By Jim Nolan
Let’s state the most important thing first: it was a great place to grow up. In an interview I did last year with the Evening Herald, I was asked if I had ever regretted not going to university. I told the journalist that my university was the streets where I lived and that when I left for London in October 1977, I was armed with a doctorate from the University of Brady’s Bar where I had worked for a few years in the mid-seventies. I wasn’t joking either. Any education I needed for being a playwright, I got in John’s Park and I’m proud to say it.
For all of us who were lucky enough to live there, the occasion of our fiftieth birthday (2003) brought memories, fond and sometimes painful, flooding back. As I rewind the tape, I discover that those memories are not of great events and important occasions but are rooted in the commonplace and the ordinary and they are all the more sacred for that.
In an article this size, there’s little room to do the justice to the place so just a few random images will have to do it for now. I can hear Philip Boyle shouting “Fresh Mackerel!” on Friday morning – the same Philip who, when he just got a handful of votes the year he went for the Corporation elections, said that the only thing he’d learned from the experience was that there were 496 liars in John’s Park. Piery Power is holding court with his young acolytes outside Jackie O’Regan’s shop. Jackie is inside, a Gold Flake stuck permanently to the side of his mouth as Ninny Reid tells him he’s an awful robber. Brother Ryan is getting out of the Austin Cambridge (AW1 522) outside the school – another day of terror looming.
Teddy O’Connor is charming the ladies on ‘the bus to town’; the Rag Man is trading balloons for cast off clothes; Forty Coats and his son are dining out on the grass beside The Candy Store. Brian Power, my brother, John and the rest of the John’s Park Hippies are listening to Bob Dylan in 324 (The Bull Room) and Birdy Meagher is conducting The Rose of Aranmore at the accordian band rehearsal.
Gerry Fagan is slagging Bobby Sinnott in Brady’s Bar, Nanny Rowe is looking for a Baby Power at the hatch; Mario Giuti revs up his triumph motorbike Rosa Di Fenza hangs out her washing and dreams of Naples. Father O’Gorman is saying first Mass in the Chapel of Ease; the patients are thinning turnips in the Mental Field as young lads from Father Pat’s bring home the apples from Mc Clures Orchard.
Sammy Winters puts a stray snooker ball through Brady’s window (in-off) and borrows a double decker bus to go to Katie Reilly’s. My mother, younger than I am now, is chatting to Brigid Whelan at the garden gate. Jimmy Cleary is bringing the house down at the Singing Pubs. Jimmy Reynolds is standing at his door and there are flowers and statues in every window as the May Procession winds into the Square.
The German Road are beating The Back Road 3-2 as the sun sets in the field behind Junior Dinan’s. Joe Carroll wants more milk in his brandy, Pat Walsh is homesick for Broadstone and the Rent Man’s at the door but there’s nobody home.
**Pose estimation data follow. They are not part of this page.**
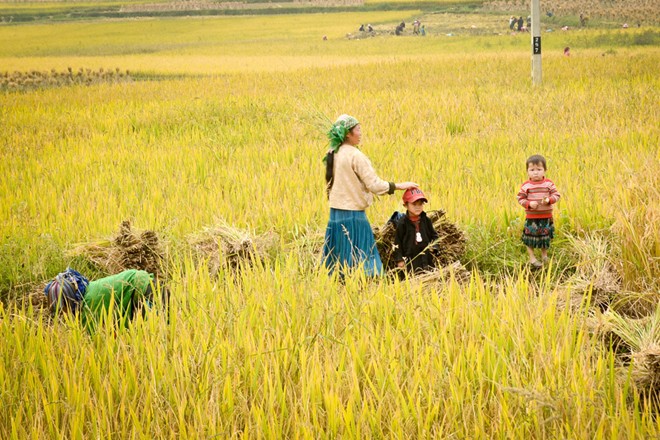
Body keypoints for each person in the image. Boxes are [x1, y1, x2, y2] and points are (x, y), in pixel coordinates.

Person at [322, 114, 417, 277]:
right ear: (347, 134)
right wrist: (400, 186)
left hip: (336, 214)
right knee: (364, 256)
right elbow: (374, 185)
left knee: (338, 258)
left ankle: (340, 286)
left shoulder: (332, 152)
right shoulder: (355, 155)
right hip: (353, 216)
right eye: (358, 130)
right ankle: (368, 285)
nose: (360, 133)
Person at [44, 268, 168, 330]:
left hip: (147, 292)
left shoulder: (88, 307)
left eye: (62, 308)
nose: (63, 314)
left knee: (156, 333)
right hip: (151, 285)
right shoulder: (89, 290)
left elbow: (97, 340)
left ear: (70, 300)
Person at [516, 155, 561, 269]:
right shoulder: (526, 186)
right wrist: (529, 204)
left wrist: (549, 200)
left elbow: (556, 195)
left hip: (546, 216)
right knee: (529, 237)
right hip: (532, 217)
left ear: (545, 170)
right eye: (532, 170)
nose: (535, 173)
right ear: (527, 171)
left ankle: (544, 256)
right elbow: (520, 198)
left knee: (545, 237)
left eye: (539, 169)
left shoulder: (548, 184)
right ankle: (532, 258)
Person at [393, 187, 439, 276]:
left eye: (420, 204)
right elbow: (397, 242)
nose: (418, 207)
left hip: (426, 257)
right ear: (405, 205)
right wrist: (399, 260)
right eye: (414, 204)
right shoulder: (402, 223)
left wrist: (434, 247)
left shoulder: (426, 220)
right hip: (410, 258)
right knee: (411, 278)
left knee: (428, 276)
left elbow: (434, 236)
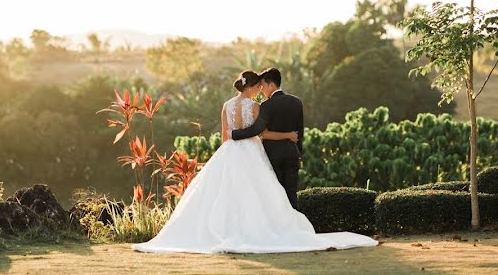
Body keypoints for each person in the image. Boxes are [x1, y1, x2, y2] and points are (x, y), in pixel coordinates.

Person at [133, 70, 377, 254]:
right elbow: (261, 133)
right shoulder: (256, 106)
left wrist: (228, 149)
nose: (261, 88)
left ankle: (224, 230)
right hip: (250, 151)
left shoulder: (227, 105)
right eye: (258, 85)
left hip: (229, 151)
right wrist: (289, 136)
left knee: (227, 193)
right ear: (253, 86)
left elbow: (224, 135)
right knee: (261, 192)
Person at [230, 67, 302, 208]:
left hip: (273, 155)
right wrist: (299, 152)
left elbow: (258, 130)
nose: (261, 89)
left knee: (277, 194)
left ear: (271, 84)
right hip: (292, 154)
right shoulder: (296, 102)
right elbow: (300, 132)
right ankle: (295, 225)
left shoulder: (266, 105)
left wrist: (234, 134)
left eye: (262, 86)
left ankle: (281, 226)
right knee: (292, 193)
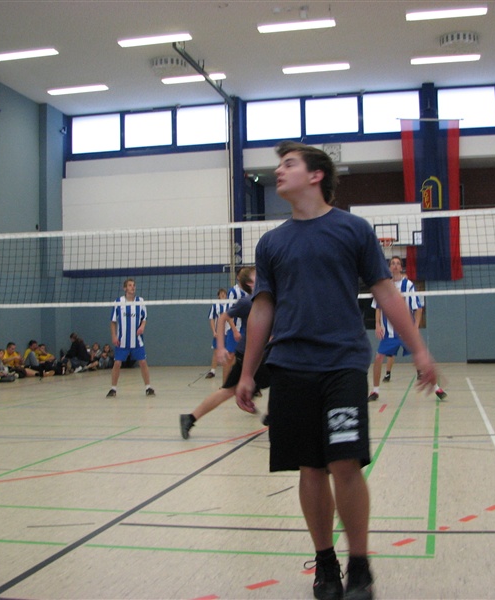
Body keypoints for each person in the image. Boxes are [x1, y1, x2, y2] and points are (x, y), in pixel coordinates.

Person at [236, 141, 438, 600]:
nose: (279, 171)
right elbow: (262, 310)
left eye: (289, 164)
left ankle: (359, 565)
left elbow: (386, 293)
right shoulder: (271, 243)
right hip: (290, 366)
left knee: (345, 463)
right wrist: (248, 373)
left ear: (316, 175)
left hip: (343, 363)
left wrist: (420, 351)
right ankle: (325, 563)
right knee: (310, 467)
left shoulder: (353, 229)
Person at [180, 271, 266, 439]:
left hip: (262, 355)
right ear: (250, 284)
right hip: (247, 356)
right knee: (228, 391)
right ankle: (189, 418)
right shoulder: (247, 302)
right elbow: (222, 318)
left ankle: (255, 398)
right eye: (256, 275)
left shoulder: (267, 299)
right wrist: (220, 347)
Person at [368, 256, 447, 402]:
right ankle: (375, 391)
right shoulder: (384, 284)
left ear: (401, 267)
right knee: (378, 358)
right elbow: (378, 307)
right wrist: (377, 324)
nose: (395, 266)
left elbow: (418, 308)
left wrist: (415, 327)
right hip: (389, 333)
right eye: (392, 263)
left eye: (398, 263)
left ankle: (436, 387)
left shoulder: (408, 285)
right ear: (389, 267)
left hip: (405, 332)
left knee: (422, 358)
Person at [106, 278, 155, 398]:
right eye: (130, 285)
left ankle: (148, 387)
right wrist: (114, 336)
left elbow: (144, 318)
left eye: (134, 285)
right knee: (117, 363)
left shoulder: (140, 301)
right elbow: (113, 321)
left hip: (137, 340)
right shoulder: (118, 302)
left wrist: (142, 326)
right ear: (125, 288)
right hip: (122, 341)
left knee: (143, 362)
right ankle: (113, 389)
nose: (132, 287)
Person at [205, 287, 228, 379]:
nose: (223, 295)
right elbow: (211, 319)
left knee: (230, 352)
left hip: (228, 332)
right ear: (218, 296)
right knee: (216, 351)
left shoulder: (230, 304)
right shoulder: (215, 305)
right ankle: (212, 371)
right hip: (219, 333)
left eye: (224, 293)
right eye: (221, 293)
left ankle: (230, 371)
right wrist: (214, 331)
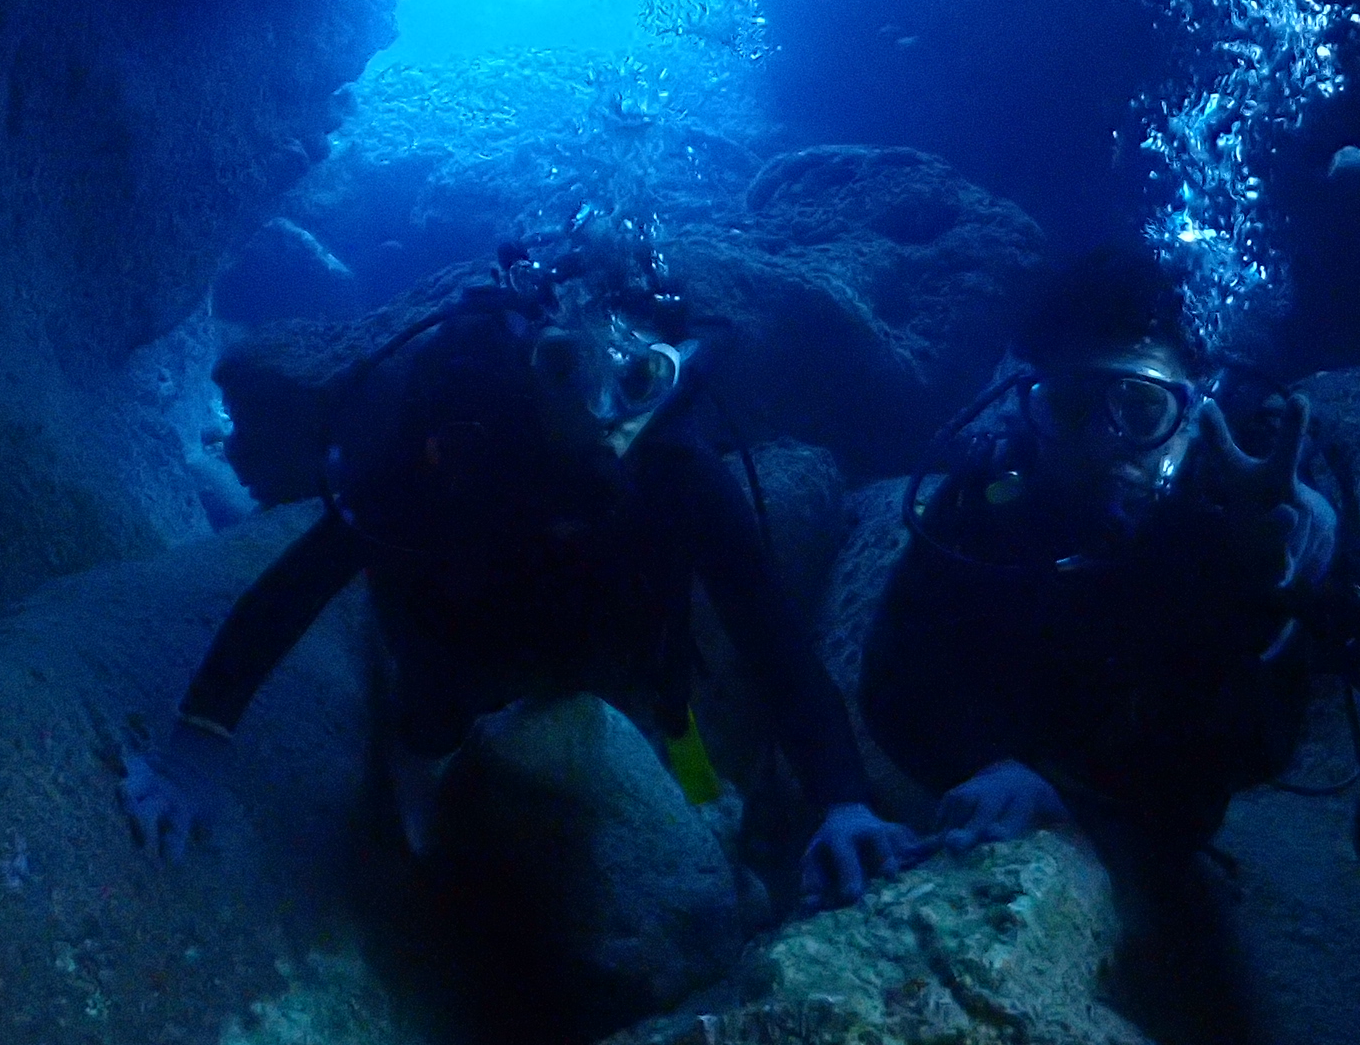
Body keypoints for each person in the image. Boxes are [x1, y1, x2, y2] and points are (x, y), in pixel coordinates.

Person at [119, 232, 917, 913]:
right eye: (567, 365)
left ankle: (700, 791)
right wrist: (197, 742)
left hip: (626, 643)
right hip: (470, 623)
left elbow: (770, 630)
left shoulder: (677, 467)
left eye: (634, 379)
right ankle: (422, 748)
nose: (595, 408)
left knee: (673, 703)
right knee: (435, 708)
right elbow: (309, 572)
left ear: (664, 379)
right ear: (532, 355)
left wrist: (843, 799)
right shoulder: (459, 442)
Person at [858, 242, 1360, 861]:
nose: (1101, 443)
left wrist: (1313, 573)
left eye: (1140, 408)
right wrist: (989, 762)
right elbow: (892, 685)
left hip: (1176, 794)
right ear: (1034, 407)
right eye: (1072, 407)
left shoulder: (1244, 502)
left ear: (1193, 411)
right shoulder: (998, 494)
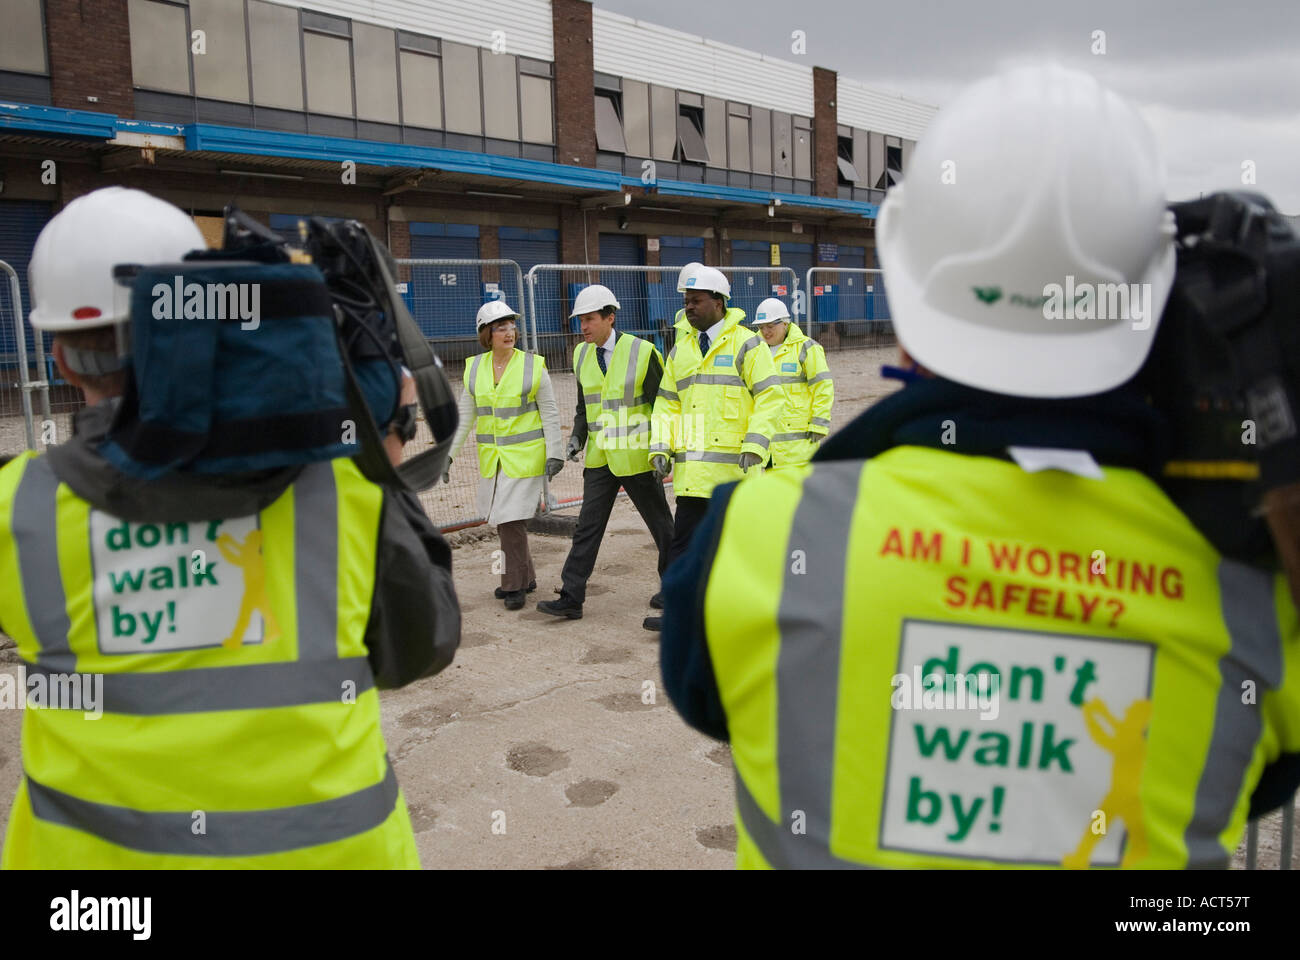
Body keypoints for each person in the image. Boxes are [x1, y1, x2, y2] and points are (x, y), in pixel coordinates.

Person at [659, 64, 1300, 869]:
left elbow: (706, 694)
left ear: (910, 289)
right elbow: (1258, 780)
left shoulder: (759, 541)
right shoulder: (1253, 588)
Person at [0, 186, 459, 868]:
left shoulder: (18, 505)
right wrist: (385, 467)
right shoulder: (337, 484)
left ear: (61, 358)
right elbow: (419, 648)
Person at [646, 265, 783, 631]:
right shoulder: (681, 350)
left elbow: (771, 396)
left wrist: (756, 444)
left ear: (719, 303)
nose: (689, 308)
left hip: (734, 474)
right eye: (686, 302)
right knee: (683, 548)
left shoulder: (747, 344)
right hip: (693, 475)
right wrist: (660, 446)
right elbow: (667, 404)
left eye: (696, 301)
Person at [537, 284, 673, 620]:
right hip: (600, 457)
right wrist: (577, 438)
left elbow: (663, 406)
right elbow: (586, 406)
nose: (583, 327)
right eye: (580, 320)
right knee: (588, 526)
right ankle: (571, 597)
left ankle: (675, 589)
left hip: (637, 455)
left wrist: (664, 449)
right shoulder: (581, 354)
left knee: (660, 525)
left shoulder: (643, 352)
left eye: (589, 319)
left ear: (610, 318)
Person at [448, 300, 563, 610]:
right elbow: (465, 416)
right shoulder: (474, 368)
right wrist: (447, 455)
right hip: (494, 459)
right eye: (501, 327)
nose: (509, 332)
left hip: (526, 457)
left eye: (512, 326)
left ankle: (511, 585)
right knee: (503, 520)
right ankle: (526, 577)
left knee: (509, 521)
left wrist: (556, 452)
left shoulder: (533, 365)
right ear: (487, 333)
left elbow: (550, 412)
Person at [750, 297, 834, 469]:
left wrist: (819, 423)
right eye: (761, 327)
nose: (765, 332)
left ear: (785, 324)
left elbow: (823, 387)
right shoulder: (753, 348)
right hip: (763, 440)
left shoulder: (806, 348)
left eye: (770, 326)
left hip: (797, 442)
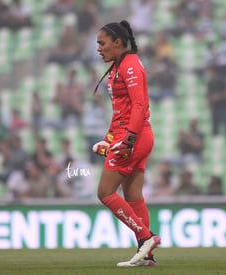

Nancy Doyle is telling fortunes, Maureen Barry is singing Fernando, Mrs. Madigan is cleaning the school. Johnny Dunphy stands outside Doyle’s Shop waiting for the English soccer results in the late edition of The Evening Herald and the Paper Mills bus is pulling up for the last time.
And one memory burnt into the senses like no other, I am ten years old, it’s a summer evening and I stand at the end of our road, waiting for my father to come home from work. He comes round the bend on the Post Office bike and I run to meet him. He hoists me up on the bar of the bike and we head for home, happy as the day is long.
All our yesterdays. The life of a community.